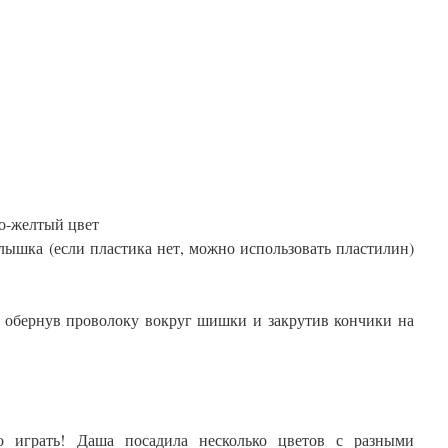
о-желтый цвет
лышка (если пластика нет, можно использовать пластилин)
, обернув проволоку вокруг шишки и закрутив кончики на
о играть! Даша посадила несколько цветов с разными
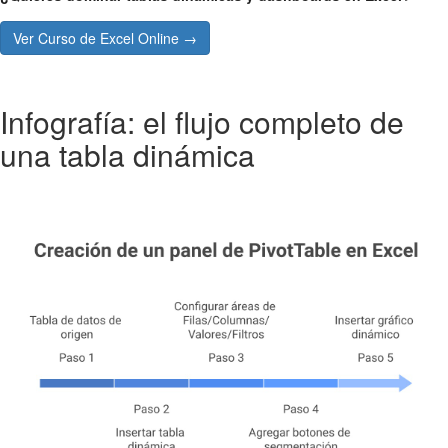
Ver Curso de Excel Online →
Infografía: el flujo completo de
una tabla dinámica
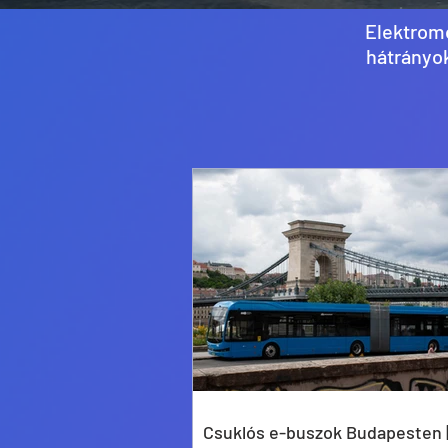
Elektromo
hátrányok
Csuklós e-buszok Budapesten 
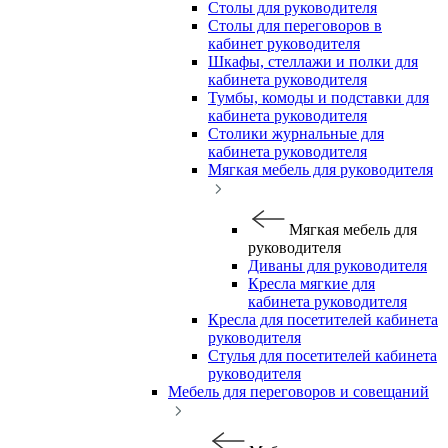
Столы для руководителя
Столы для переговоров в
кабинет руководителя
Шкафы, стеллажи и полки для
кабинета руководителя
Тумбы, комоды и подставки для
кабинета руководителя
Столики журнальные для
кабинета руководителя
Мягкая мебель для руководителя
Мягкая мебель для
руководителя
Диваны для руководителя
Кресла мягкие для
кабинета руководителя
Кресла для посетителей кабинета
руководителя
Стулья для посетителей кабинета
руководителя
Мебель для переговоров и совещаний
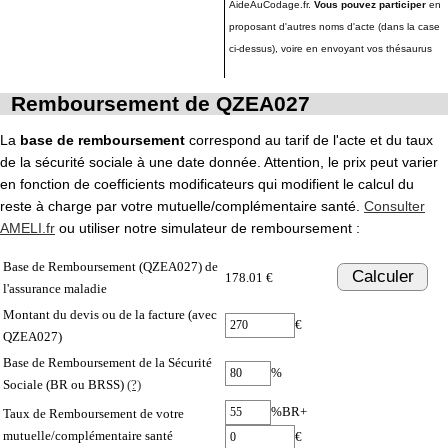
AideAuCodage.fr.
Vous pouvez participer
en
proposant d'autres noms d'acte (dans la case
ci-dessus), voire en envoyant vos thésaurus
Remboursement de QZEA027
La
base de remboursement
correspond au tarif de l'acte et du taux
de la sécurité sociale à une date donnée. Attention, le prix peut varier
en fonction de coefficients modificateurs qui modifient le calcul du
reste à charge par votre mutuelle/complémentaire santé.
Consulter
AMELI.fr
ou utiliser notre simulateur de remboursement :
Base de Remboursement (QZEA027) de
Calculer
178.01 €
l'assurance maladie
Montant du devis ou de la facture (avec
€
QZEA027)
Base de Remboursement de la Sécurité
%
Sociale (BR ou BRSS)
(?)
%BR+
Taux de Remboursement de votre
mutuelle/complémentaire santé
€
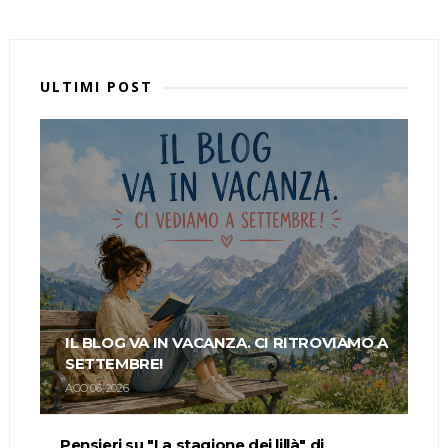
ULTIMI POST
IL BLOG VA IN VACANZA. CI RITROVIAMO A
SETTEMBRE!
AGO 06, 2026
Pensieri su "La stagione dei lillà" di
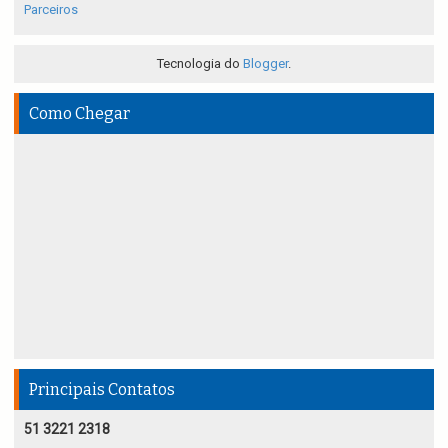
Parceiros
Tecnologia do
Blogger
.
Como Chegar
Principais Contatos
51 3221 2318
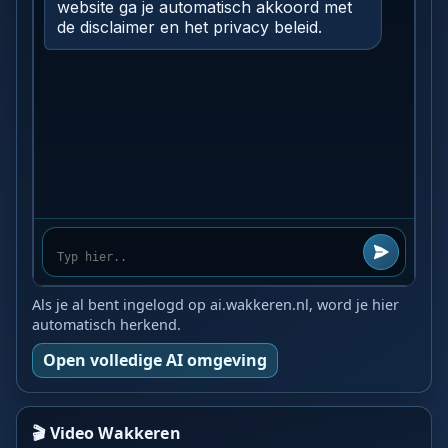
Als je al bent ingelogd op ai.wakkeren.nl, word je hier
automatisch herkend.
Open volledige AI omgeving
🎬 Video Wakkeren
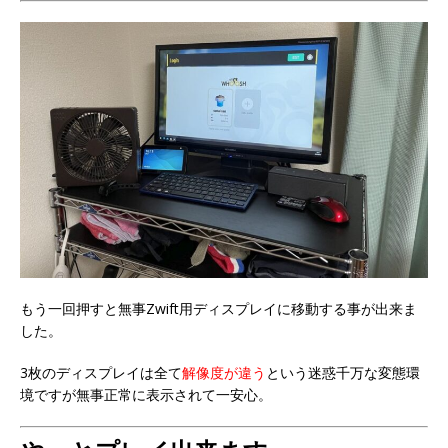
もう一回押すと無事Zwift用ディスプレイに移動する事が出来ま
した。
3枚のディスプレイは全て
解像度が違う
という迷惑千万な変態環
境ですが無事正常に表示されて一安心。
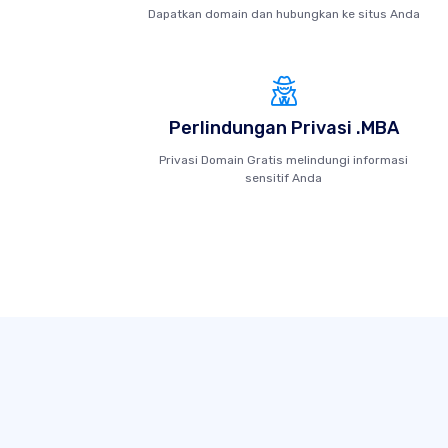
Dapatkan domain dan hubungkan ke situs Anda
Perlindungan Privasi .MBA
Privasi Domain Gratis melindungi informasi
sensitif Anda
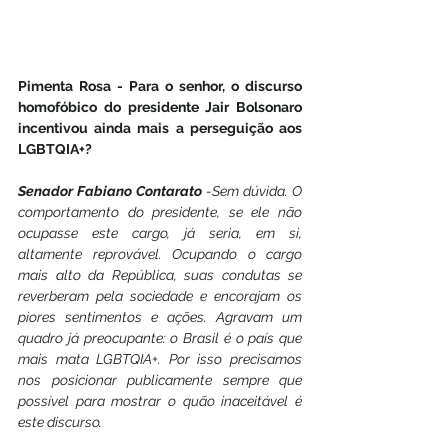
Pimenta Rosa - Para o senhor, o discurso 
homofóbico do presidente Jair Bolsonaro 
incentivou ainda mais a perseguição aos 
LGBTQIA+?
Senador Fabiano Contarato
 -Sem dúvida. O 
comportamento do presidente, se ele não 
ocupasse este cargo, já seria, em si, 
altamente reprovável. Ocupando o cargo 
mais alto da República, suas condutas se 
reverberam pela sociedade e encorajam os 
piores sentimentos e ações. Agravam um 
quadro já preocupante: o Brasil é o país que 
mais mata LGBTQIA+. Por isso precisamos 
nos posicionar publicamente sempre que 
possível para mostrar o quão inaceitável é 
este discurso.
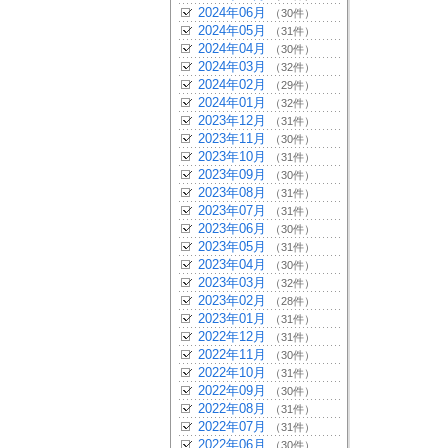
2024年06月
（30件）
2024年05月
（31件）
2024年04月
（30件）
2024年03月
（32件）
2024年02月
（29件）
2024年01月
（32件）
2023年12月
（31件）
2023年11月
（30件）
2023年10月
（31件）
2023年09月
（30件）
2023年08月
（31件）
2023年07月
（31件）
2023年06月
（30件）
2023年05月
（31件）
2023年04月
（30件）
2023年03月
（32件）
2023年02月
（28件）
2023年01月
（31件）
2022年12月
（31件）
2022年11月
（30件）
2022年10月
（31件）
2022年09月
（30件）
2022年08月
（31件）
2022年07月
（31件）
2022年06月
（30件）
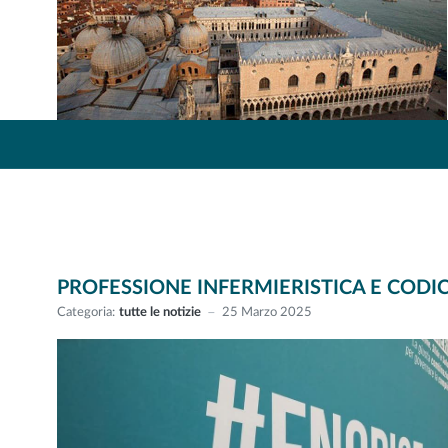
PROFESSIONE INFERMIERISTICA E CODI
Categoria:
tutte le notizie
25 Marzo 2025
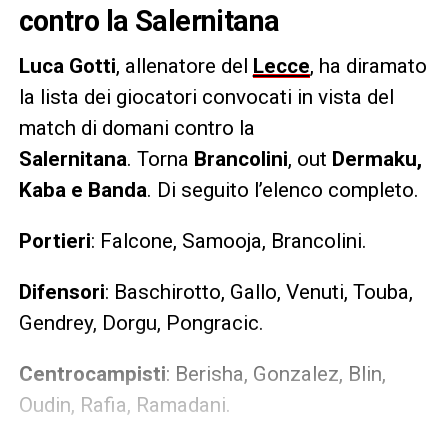
contro la Salernitana
Luca Gotti
, allenatore del
Lecce
, ha diramato
la lista dei giocatori convocati in vista del
match di domani contro la
Salernitana
. Torna
Brancolini
, out
Dermaku,
Kaba e Banda
. Di seguito l’elenco completo.
Portieri
: Falcone, Samooja, Brancolini.
Difensori
: Baschirotto, Gallo, Venuti, Touba,
Gendrey, Dorgu, Pongracic.
Centrocampisti
: Berisha, Gonzalez, Blin,
Oudin, Rafia, Ramadani.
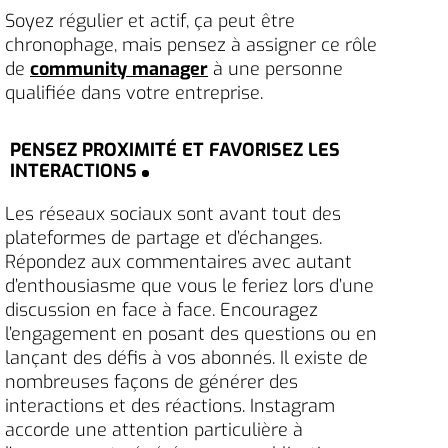
Soyez régulier et actif, ça peut être
chronophage, mais pensez à assigner ce rôle
de
community manager
à une personne
qualifiée dans votre entreprise.
PENSEZ PROXIMITÉ ET FAVORISEZ LES
INTERACTIONS
Les réseaux sociaux sont avant tout des
plateformes de partage et d’échanges.
Répondez aux commentaires avec autant
d’enthousiasme que vous le feriez lors d’une
discussion en face à face. Encouragez
l’engagement en posant des questions ou en
lançant des défis à vos abonnés. Il existe de
nombreuses façons de générer des
interactions et des réactions. Instagram
accorde une attention particulière à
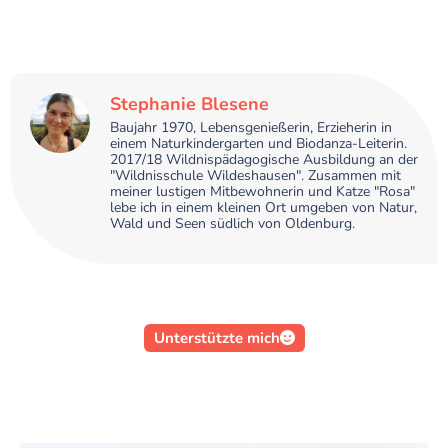
Stephanie Blesene
Baujahr 1970, Lebensgenießerin, Erzieherin in
einem Naturkindergarten und Biodanza-Leiterin.
2017/18 Wildnispädagogische Ausbildung an der
"Wildnisschule Wildeshausen". Zusammen mit
meiner lustigen Mitbewohnerin und Katze "Rosa"
lebe ich in einem kleinen Ort umgeben von Natur,
Wald und Seen südlich von Oldenburg.
Unterstützte mich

## WHAT IS EXPECTED
Write out the whole listing exactly, and drop the pictures.

## WORKED SOLUTION
о-желтый цвет
лышка (если пластика нет, можно использовать пластилин)
, обернув проволоку вокруг шишки и закрутив кончики на
о играть! Даша посадила несколько цветов с разными
Ver Curso de Excel Online →
Infografía: el flujo completo de
una tabla dinámica
Elektromo
hátrányok
Csuklós e-buszok Budapesten 
Столы для руководителя
Столы для переговоров в
кабинет руководителя
Шкафы, стеллажи и полки для
кабинета руководителя
Тумбы, комоды и подставки для
кабинета руководителя
Столики журнальные для
кабинета руководителя
Мягкая мебель для руководителя
Мягкая мебель для
руководителя
Диваны для руководителя
Кресла мягкие для
кабинета руководителя
Кресла для посетителей кабинета
руководителя
Стулья для посетителей кабинета
руководителя
Мебель для переговоров и совещаний
AideAuCodage.fr.
Vous pouvez participer
en
proposant d'autres noms d'acte (dans la case
ci-dessus), voire en envoyant vos thésaurus
Remboursement de QZEA027
La
base de remboursement
correspond au tarif de l'acte et du taux
de la sécurité sociale à une date donnée. Attention, le prix peut varier
en fonction de coefficients modificateurs qui modifient le calcul du
reste à charge par votre mutuelle/complémentaire santé.
Consulter
AMELI.fr
ou utiliser notre simulateur de remboursement :
Base de Remboursement (QZEA027) de
Calculer
178.01 €
l'assurance maladie
Montant du devis ou de la facture (avec
€
QZEA027)
Base de Remboursement de la Sécurité
%
Sociale (BR ou BRSS)
(?)
%BR+
Taux de Remboursement de votre
mutuelle/complémentaire santé
€
ULTIMI POST
IL BLOG VA IN VACANZA. CI RITROVIAMO A
SETTEMBRE!
AGO 06, 2026
Pensieri su "La stagione dei lillà" di
Parceiros
Tecnologia do
Blogger
.
Como Chegar
Principais Contatos
51 3221 2318
Als je al bent ingelogd op ai.wakkeren.nl, word je hier
automatisch herkend.
Open volledige AI omgeving
🎬 Video Wakkeren
もう一回押すと無事Zwift用ディスプレイに移動する事が出来ま
した。
3枚のディスプレイは全て
解像度が違う
という迷惑千万な変態環
境ですが無事正常に表示されて一安心。
Dapatkan domain dan hubungkan ke situs Anda
Perlindungan Privasi .MBA
Privasi Domain Gratis melindungi informasi
sensitif Anda
Pimenta Rosa - Para o senhor, o discurso 
homofóbico do presidente Jair Bolsonaro 
incentivou ainda mais a perseguição aos 
LGBTQIA+?
Senador Fabiano Contarato
 -Sem dúvida. O 
comportamento do presidente, se ele não 
ocupasse este cargo, já seria, em si, 
altamente reprovável. Ocupando o cargo 
mais alto da República, suas condutas se 
reverberam pela sociedade e encorajam os 
piores sentimentos e ações. Agravam um 
quadro já preocupante: o Brasil é o país que 
mais mata LGBTQIA+. Por isso precisamos 
nos posicionar publicamente sempre que 
possível para mostrar o quão inaceitável é 
este discurso.
2024年06月
（30件）
2024年05月
（31件）
2024年04月
（30件）
2024年03月
（32件）
2024年02月
（29件）
2024年01月
（32件）
2023年12月
（31件）
2023年11月
（30件）
2023年10月
（31件）
2023年09月
（30件）
2023年08月
（31件）
2023年07月
（31件）
2023年06月
（30件）
2023年05月
（31件）
2023年04月
（30件）
2023年03月
（32件）
2023年02月
（28件）
2023年01月
（31件）
2022年12月
（31件）
2022年11月
（30件）
2022年10月
（31件）
2022年09月
（30件）
2022年08月
（31件）
2022年07月
（31件）
2022年06月
（30件）
PROFESSIONE INFERMIERISTICA E CODI
Categoria:
tutte le notizie
25 Marzo 2025
contro la Salernitana
Luca Gotti
, allenatore del
Lecce
, ha diramato
la lista dei giocatori convocati in vista del
match di domani contro la
Salernitana
. Torna
Brancolini
, out
Dermaku,
Kaba e Banda
. Di seguito l’elenco completo.
Portieri
: Falcone, Samooja, Brancolini.
Difensori
: Baschirotto, Gallo, Venuti, Touba,
Gendrey, Dorgu, Pongracic.
Centrocampisti
: Berisha, Gonzalez, Blin,
Oudin, Rafia, Ramadani.
Soyez régulier et actif, ça peut être
chronophage, mais pensez à assigner ce rôle
de
community manager
à une personne
qualifiée dans votre entreprise.
PENSEZ PROXIMITÉ ET FAVORISEZ LES
INTERACTIONS
Les réseaux sociaux sont avant tout des
plateformes de partage et d’échanges.
Répondez aux commentaires avec autant
d’enthousiasme que vous le feriez lors d’une
discussion en face à face. Encouragez
l’engagement en posant des questions ou en
lançant des défis à vos abonnés. Il existe de
nombreuses façons de générer des
interactions et des réactions. Instagram
accorde une attention particulière à
Stephanie Blesene
Baujahr 1970, Lebensgenießerin, Erzieherin in
einem Naturkindergarten und Biodanza-Leiterin.
2017/18 Wildnispädagogische Ausbildung an der
"Wildnisschule Wildeshausen". Zusammen mit
meiner lustigen Mitbewohnerin und Katze "Rosa"
lebe ich in einem kleinen Ort umgeben von Natur,
Wald und Seen südlich von Oldenburg.
Unterstützte mich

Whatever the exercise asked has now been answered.